When abortion is fully outlawed in states like Arkansas — and a procession of bills introduced this session are aimed at producing that de facto outcome — contraception will be next. See Jerry Cox.

UPDATE:  The bill received a do-pass this morning afrer vigorous debate.


Testimony this morning included opposition to the form of the bill from the Arkansas Medical Society, which said it supported open availability of contraception but said it had questions about training requirements and whether the fees imposed by a pharmacist might prove more expensive than seeing a doctor for a prescription. A doctor visit is also a time for other useful tests, the spokesman noted. Proponents defended the broadened access the bill would provide in a state where the majority of counties have no ob/gyns. Charisse Dean spoke for the Family Council (she’s also a member of the state Board of Education.) She was joined by Thelma Mouton, who seemed to suggest wider availability of birth control would encourage sex and thus increase the possibility for a sexually transmitted disease. She urged an education campaign to reduce teen pregnancy. Dean also said the pills could cause the death of an unborn child. Rep. Deborah Ferguson elicited from Dean her admission that he was opposed to oral contraception, period.
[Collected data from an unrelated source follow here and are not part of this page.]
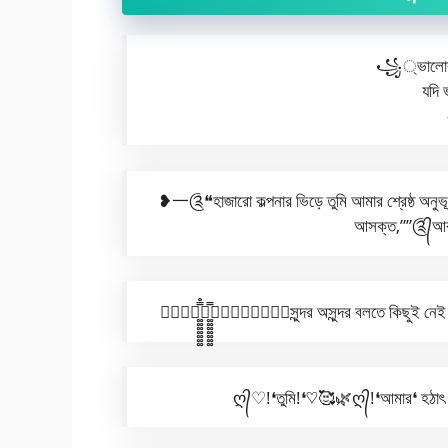
꧁্ভালোবাসা
যদি 
❥一༊❝হাজারো কল্পনার ভিড়ে তুমি আমার শ্রেষ্ঠ অন
আসক্ত,””༊᭄আর স
♥⃪⃝༓͚͚͚͚͚͚͚̿̊༓͚͚͚͚͚͚͚̿➤⃟❝❝❝❝❝❝সুন্দর অসুন্দর বলতে কি
ღ᭄♡!❛তুমি!❛♡🥰🌿ღ᭄!❛আমার❛ হঠাৎ মন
Rep. Deborah Ferguson spoke for the bill and noted the objections weren’t about pharmacists’ qualifications but about opposition to oral contraceptives, particularly in the case of the Family Council. She said more use of birth control would save the state money on Medicaid costs for pregnancies.

Contrary to what the Family Council asserted, Arkansas Right to Life was neutral on the bill. The voice vote for a do-pass, including from several legislators who emphasized their “pro-life” credentials, was solidly in favor. No roll call was requested.